Architects Andres Duany and Elizabeth Plater-Zybek, when not busy designing The Truman Show’s idyllic location of Seaside, Florida, penned the treatise Suburban Nation, a reckoning with the car-centric excesses of American suburban development. In the intervening years, more cities have embraced the concept of New Urbanism and its return to walkability as a virtue of mid-sized cities. It’s not too late for your community to do the same. Here’s how cities can create more walkable downtowns and leave our suburban nation behind for a more classic world.
Maximize Minimal Parking Space
One of the scourges of suburbia is the excess of surface parking. While free parking is alluring for motorists, it blights the natural landscape and takes away real estate from buildings that could generate more revenue and look better while doing it. Cities can replace parking lots with parking garages, building up rather than out. This reduces the wasteful character of surface parking. As tiered parking replaces lots, cities can redevelop that land into commercial real estate or parks. While older constructions of parking garages have the unfortunate reputation of being architectural mediocrities, modern garages can blend into modest suburban cityscapes, disguising their function with attractive form.
People-friendly parks where parking lots once stood can become alluring attractions for growing downtowns. Green spaces equipped with stages for the performing arts can draw crowds strolling by downtown shops.
For a central business district to be walkable, it requires rigorous design and upkeep of sidewalks, pathways, and crosswalks. Cities must maintain the pavement to avoid pedestrian accidents, and they must mark crosswalks to keep walkers and drivers safe.

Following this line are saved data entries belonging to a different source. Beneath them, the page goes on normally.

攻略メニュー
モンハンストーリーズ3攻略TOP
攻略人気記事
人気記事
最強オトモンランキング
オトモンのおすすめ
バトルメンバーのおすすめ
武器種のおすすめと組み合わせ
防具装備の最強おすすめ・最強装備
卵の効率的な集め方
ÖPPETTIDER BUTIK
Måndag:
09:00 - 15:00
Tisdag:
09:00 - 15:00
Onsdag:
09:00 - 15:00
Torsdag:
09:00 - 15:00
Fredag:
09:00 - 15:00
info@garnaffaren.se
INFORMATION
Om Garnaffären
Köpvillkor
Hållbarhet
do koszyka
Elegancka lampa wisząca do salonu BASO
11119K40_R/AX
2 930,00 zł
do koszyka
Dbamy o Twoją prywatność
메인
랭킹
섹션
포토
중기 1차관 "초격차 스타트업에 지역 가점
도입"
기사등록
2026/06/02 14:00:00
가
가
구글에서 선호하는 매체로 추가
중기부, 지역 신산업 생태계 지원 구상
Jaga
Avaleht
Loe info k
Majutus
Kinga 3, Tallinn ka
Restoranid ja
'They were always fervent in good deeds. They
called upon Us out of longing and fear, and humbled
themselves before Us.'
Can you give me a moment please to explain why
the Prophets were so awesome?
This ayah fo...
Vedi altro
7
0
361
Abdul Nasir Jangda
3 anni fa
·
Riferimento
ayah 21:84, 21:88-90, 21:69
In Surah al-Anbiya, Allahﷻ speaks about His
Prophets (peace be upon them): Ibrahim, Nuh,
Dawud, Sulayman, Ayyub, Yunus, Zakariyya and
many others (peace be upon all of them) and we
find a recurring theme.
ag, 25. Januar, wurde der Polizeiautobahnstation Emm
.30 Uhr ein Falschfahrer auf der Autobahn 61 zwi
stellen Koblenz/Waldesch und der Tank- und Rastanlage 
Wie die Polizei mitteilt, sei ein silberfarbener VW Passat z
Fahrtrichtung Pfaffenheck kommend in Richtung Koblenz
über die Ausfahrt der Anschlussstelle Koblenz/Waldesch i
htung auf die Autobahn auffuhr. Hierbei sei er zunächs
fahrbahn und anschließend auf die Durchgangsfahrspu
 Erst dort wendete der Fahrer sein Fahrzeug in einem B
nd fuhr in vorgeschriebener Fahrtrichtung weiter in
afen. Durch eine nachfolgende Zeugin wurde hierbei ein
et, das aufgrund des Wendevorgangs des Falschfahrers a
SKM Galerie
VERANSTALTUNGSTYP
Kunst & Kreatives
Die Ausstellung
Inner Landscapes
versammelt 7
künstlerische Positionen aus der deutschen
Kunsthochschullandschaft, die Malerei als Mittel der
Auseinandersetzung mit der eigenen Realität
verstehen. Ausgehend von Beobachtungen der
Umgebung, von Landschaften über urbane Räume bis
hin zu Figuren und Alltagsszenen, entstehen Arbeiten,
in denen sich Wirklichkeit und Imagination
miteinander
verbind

Don’t Let Cars Rule the Road
The key to walkability is the maintenance of safe traffic patterns. Cities can create more walkable downtowns by keeping drivers in check. One of the prime factors deterring pedestrian activity is the danger of traffic. By mandating lower speed limits and regulating traffic flow with road diets and roundabouts, pedestrians will find downtown areas more amenable to foot traffic and respond accordingly.